Is it possible to programmatically get the properties of an object in objective-c without using the runtime methods? I only ask because it seems unnecessary to check it at runtime, when it won’t be changing.
I’m thinking of something to this effect:
MyObject *foo = [[MyObject alloc] init];
NSDictionary *propertiesNamesAndValues = [foo getAllProperties];
Currently my solution looks like this:
id currentClass = [MyObject class];
NSString *propertyName;
unsigned int outCount, i;
objc_property_t *properties = class_copyPropertyList(currentClass, &outCount);
for (i = 0; i < outCount; i++)
{
objc_property_t property = properties[i];
propertyName = [NSString stringWithCString:property_getName(property)];
NSLog(propertyName);
NSLog(@"%@",[foo valueForKey:propertyName]);
}
Simple answer is no.
Introspection by definition happens at runtime.

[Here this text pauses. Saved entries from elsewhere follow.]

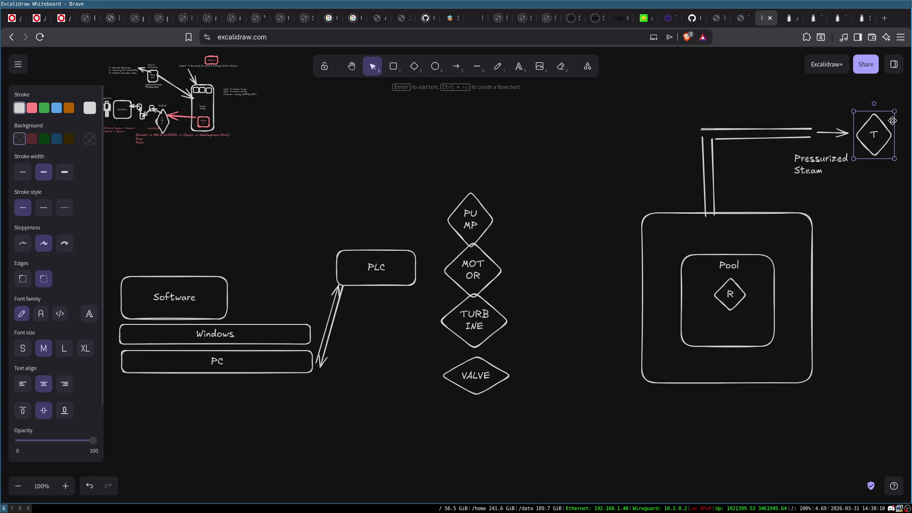
# Draw two short vertical lines below the label, colouring the right one green and the left one red
pyautogui.click(476, 67)
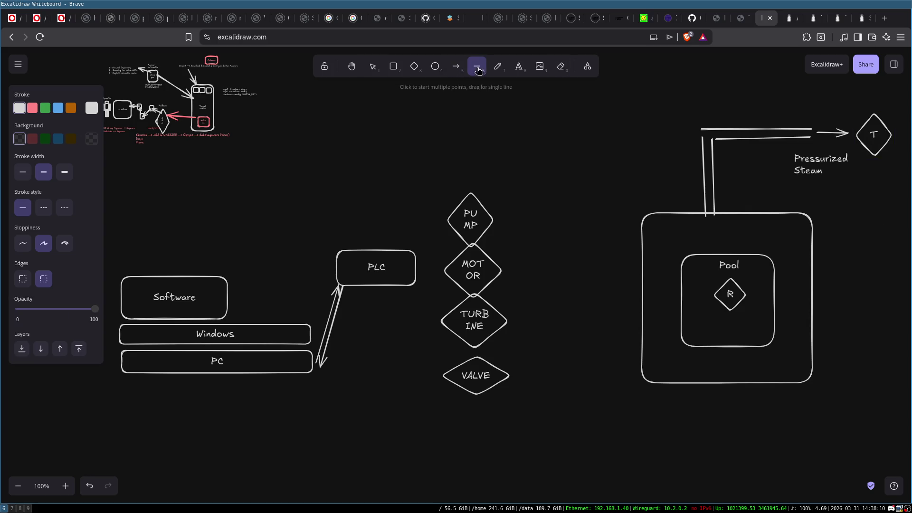
pyautogui.moveTo(867, 167); pyautogui.dragTo(869, 206)
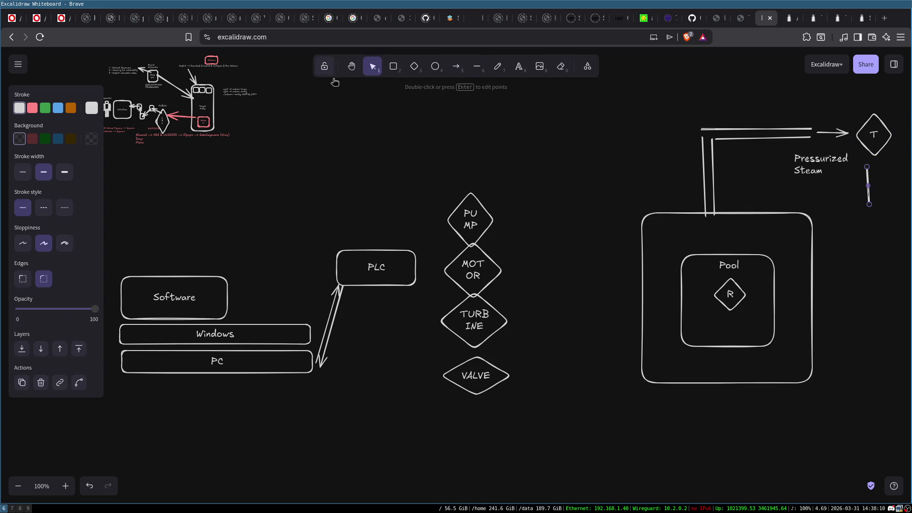
pyautogui.click(477, 66)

Additionally, objective-c is highly dynamic language deferring virtually everything to runtime.
In Objective-C, you just don’t have that much syntactic sugar for introspection – you just have plain-C runtime functions.
However, nothing stops you from writing some categories on
NSObjectto provide more Objective-C’ish API and I guess there must be some open source implementations already over internet.